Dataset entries
* * * *

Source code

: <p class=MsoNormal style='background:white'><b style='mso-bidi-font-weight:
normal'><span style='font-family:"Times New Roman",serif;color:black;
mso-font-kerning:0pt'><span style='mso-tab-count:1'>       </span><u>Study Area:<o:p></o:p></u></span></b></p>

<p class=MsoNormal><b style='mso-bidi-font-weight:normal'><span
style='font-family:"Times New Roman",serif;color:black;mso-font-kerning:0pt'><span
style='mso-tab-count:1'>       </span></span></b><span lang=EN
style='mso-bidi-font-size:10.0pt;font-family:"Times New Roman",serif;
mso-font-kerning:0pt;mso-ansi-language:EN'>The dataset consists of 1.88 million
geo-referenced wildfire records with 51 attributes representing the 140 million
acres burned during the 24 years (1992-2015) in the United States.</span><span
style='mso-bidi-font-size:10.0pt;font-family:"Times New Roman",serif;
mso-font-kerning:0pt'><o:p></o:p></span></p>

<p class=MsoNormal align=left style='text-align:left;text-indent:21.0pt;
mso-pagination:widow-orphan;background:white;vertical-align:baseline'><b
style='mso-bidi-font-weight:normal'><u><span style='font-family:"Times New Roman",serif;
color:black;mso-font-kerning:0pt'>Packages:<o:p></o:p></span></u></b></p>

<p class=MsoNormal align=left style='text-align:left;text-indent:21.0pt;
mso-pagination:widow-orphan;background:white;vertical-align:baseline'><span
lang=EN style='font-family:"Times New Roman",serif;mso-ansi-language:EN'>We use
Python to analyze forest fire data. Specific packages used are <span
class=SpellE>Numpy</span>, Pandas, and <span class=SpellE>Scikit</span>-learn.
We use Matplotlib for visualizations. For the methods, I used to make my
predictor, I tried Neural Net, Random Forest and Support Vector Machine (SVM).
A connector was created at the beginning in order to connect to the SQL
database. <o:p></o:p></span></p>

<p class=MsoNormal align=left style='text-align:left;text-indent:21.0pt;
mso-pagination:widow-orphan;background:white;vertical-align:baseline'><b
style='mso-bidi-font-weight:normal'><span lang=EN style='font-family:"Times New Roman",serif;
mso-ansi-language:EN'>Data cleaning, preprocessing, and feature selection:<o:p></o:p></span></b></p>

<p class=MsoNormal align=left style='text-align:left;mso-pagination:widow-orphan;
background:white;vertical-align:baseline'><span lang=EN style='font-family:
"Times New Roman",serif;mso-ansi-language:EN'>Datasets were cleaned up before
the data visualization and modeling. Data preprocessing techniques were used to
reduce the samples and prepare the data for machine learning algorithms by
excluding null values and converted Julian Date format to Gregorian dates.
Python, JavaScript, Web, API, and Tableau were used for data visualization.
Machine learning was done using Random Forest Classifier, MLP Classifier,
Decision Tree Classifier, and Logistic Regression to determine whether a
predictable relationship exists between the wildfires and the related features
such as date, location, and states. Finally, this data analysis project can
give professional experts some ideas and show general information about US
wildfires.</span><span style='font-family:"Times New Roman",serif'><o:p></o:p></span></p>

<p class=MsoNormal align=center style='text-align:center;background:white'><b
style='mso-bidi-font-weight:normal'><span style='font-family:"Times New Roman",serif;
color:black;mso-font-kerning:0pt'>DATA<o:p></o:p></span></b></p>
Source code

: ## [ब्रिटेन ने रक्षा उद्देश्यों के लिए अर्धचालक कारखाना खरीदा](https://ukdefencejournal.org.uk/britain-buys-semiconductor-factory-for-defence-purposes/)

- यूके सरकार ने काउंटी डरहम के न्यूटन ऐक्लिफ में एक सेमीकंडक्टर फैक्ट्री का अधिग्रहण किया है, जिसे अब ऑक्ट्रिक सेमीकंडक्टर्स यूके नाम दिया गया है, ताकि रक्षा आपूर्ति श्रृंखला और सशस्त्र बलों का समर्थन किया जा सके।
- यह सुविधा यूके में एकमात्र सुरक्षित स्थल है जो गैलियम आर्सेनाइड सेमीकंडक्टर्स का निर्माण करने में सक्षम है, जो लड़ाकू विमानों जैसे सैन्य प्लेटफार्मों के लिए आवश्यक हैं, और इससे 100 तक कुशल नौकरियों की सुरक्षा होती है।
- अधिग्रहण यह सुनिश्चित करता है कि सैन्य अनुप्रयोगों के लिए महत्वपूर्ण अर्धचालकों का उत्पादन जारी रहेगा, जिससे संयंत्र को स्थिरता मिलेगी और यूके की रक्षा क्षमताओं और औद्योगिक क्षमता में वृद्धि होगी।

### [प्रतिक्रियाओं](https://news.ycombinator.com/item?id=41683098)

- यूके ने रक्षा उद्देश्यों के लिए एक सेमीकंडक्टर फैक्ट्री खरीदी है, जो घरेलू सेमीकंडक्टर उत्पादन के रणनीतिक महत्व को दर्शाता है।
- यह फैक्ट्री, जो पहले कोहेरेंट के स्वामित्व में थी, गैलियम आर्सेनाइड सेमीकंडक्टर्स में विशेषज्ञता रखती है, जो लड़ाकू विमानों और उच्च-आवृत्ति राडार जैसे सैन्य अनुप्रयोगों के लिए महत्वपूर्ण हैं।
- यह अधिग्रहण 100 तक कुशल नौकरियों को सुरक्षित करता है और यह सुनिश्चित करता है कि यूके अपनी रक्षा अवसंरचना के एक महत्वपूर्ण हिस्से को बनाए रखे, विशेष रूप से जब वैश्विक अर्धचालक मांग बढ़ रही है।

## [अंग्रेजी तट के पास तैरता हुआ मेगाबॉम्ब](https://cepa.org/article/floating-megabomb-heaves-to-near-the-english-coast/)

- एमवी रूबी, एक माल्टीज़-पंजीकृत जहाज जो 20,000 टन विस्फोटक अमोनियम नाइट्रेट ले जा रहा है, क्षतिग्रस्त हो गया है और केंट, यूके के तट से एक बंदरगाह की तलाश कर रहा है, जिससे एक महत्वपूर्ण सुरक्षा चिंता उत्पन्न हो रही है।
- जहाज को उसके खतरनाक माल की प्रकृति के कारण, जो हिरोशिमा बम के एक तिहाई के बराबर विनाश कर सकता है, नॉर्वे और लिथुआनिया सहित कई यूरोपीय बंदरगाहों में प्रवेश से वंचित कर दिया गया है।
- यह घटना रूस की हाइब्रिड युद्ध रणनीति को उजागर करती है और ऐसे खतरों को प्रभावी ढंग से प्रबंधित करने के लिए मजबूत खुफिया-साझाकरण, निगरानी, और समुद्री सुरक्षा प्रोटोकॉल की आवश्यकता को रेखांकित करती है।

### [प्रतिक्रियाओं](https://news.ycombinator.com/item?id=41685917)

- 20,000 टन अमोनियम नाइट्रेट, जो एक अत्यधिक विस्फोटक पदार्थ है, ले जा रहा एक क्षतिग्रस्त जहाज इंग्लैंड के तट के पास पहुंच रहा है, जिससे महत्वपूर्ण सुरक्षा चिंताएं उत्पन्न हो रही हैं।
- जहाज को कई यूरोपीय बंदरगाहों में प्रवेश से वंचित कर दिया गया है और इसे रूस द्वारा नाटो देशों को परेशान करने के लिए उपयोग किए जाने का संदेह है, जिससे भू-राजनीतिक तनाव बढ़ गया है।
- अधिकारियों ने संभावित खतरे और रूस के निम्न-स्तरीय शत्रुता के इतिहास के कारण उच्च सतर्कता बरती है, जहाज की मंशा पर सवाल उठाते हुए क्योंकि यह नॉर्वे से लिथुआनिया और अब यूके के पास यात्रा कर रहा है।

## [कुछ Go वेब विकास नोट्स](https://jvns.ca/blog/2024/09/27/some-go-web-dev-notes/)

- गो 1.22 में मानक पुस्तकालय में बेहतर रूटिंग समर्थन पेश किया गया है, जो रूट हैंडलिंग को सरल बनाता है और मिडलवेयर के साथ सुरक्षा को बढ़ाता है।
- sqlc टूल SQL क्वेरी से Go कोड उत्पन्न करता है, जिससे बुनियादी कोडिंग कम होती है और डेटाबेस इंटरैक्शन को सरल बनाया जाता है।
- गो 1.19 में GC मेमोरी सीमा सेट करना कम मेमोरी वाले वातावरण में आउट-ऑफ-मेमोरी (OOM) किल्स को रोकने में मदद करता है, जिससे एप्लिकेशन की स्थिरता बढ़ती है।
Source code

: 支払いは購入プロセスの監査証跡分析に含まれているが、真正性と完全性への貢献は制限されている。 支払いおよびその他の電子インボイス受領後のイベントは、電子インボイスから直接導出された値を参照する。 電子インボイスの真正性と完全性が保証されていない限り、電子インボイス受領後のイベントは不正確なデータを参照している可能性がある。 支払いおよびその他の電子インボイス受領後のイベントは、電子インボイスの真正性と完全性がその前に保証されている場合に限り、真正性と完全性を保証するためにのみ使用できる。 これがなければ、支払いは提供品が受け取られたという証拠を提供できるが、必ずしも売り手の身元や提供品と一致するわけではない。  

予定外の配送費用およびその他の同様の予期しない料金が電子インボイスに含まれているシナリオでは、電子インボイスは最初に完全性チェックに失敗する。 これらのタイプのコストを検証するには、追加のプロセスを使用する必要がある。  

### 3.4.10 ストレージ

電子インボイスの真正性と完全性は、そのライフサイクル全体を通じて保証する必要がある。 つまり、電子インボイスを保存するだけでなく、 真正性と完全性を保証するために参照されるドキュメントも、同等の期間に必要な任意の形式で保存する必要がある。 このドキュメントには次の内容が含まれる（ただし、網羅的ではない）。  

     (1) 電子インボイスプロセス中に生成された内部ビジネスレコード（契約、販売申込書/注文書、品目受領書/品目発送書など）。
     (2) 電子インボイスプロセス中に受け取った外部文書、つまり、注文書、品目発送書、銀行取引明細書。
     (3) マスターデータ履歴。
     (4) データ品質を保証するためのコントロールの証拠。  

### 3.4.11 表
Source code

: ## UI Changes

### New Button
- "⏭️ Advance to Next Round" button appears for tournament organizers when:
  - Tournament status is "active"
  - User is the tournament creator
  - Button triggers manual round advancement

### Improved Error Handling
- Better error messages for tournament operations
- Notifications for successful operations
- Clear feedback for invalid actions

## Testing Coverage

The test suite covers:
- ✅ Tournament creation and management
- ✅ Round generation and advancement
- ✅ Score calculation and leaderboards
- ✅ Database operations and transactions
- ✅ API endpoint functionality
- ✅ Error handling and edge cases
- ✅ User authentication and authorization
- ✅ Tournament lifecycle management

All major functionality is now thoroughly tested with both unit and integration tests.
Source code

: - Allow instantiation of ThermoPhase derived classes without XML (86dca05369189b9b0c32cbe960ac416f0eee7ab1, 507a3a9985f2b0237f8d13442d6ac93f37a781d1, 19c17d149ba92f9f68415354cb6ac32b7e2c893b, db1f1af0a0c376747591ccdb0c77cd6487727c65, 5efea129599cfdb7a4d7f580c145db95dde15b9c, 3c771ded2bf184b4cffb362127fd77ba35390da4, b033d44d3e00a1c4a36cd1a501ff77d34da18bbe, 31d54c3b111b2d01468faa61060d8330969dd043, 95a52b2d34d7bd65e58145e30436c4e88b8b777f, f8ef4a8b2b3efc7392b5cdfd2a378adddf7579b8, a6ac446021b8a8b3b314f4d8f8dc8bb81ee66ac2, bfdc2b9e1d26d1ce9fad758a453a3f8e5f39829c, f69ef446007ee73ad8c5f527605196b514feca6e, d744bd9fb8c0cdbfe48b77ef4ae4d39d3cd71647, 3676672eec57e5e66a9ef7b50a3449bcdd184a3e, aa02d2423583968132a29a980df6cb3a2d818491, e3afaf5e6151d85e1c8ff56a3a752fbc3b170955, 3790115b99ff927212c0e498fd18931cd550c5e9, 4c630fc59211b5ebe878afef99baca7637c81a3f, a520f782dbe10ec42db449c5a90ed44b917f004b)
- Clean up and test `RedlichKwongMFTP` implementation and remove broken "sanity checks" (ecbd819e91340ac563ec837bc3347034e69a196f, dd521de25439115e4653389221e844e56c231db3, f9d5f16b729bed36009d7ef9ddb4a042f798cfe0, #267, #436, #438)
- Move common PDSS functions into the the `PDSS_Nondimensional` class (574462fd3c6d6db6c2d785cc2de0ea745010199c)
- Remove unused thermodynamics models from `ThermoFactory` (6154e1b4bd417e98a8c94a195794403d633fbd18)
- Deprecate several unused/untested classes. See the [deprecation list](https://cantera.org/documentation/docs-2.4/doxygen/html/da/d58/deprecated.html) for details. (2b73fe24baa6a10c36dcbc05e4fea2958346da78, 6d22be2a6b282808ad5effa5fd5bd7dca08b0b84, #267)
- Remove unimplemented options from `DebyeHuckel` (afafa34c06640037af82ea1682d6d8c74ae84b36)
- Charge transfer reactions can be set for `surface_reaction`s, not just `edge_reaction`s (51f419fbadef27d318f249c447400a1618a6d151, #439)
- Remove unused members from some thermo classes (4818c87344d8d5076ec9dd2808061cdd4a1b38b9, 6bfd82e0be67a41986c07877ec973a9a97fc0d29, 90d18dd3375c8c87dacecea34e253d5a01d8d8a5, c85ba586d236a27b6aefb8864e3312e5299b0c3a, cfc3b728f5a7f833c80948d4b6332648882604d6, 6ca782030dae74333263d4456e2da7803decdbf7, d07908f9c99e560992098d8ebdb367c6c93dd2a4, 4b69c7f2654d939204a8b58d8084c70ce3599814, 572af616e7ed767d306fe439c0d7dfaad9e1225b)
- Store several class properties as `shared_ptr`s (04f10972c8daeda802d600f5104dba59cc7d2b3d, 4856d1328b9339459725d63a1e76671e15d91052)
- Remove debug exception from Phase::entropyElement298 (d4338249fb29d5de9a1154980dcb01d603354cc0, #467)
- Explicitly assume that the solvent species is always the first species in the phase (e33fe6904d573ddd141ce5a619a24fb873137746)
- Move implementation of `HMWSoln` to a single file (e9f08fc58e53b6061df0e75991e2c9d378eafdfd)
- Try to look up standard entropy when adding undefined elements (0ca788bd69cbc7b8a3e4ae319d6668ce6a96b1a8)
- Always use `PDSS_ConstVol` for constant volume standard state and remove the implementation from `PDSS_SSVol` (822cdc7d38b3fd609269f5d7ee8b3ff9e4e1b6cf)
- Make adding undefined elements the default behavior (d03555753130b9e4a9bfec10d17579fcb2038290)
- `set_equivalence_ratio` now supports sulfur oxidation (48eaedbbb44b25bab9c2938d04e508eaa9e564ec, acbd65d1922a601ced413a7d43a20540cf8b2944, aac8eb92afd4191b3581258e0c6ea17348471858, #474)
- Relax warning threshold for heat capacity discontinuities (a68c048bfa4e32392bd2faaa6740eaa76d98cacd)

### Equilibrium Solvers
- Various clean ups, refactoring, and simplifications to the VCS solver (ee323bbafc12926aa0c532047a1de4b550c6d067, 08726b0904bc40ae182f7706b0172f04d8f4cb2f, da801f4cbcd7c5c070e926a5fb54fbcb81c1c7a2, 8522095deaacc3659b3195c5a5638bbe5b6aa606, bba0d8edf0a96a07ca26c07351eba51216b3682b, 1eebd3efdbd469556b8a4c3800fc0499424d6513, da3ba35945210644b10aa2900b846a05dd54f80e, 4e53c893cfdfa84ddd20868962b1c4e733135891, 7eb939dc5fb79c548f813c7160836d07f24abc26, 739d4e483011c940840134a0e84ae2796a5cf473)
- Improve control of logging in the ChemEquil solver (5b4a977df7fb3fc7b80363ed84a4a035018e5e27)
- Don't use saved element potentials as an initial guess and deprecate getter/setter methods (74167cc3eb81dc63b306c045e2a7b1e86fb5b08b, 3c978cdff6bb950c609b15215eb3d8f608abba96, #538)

* * * *

-- JOB ITEM --
From the entries above, list each line with "were" in it.

-- SOLUTION BELOW --
"Times New Roman",serif;mso-ansi-language:EN'>Datasets were cleaned up before
the data visualization and modeling. Data preprocessing techniques were used to
Python, JavaScript, Web, API, and Tableau were used for data visualization.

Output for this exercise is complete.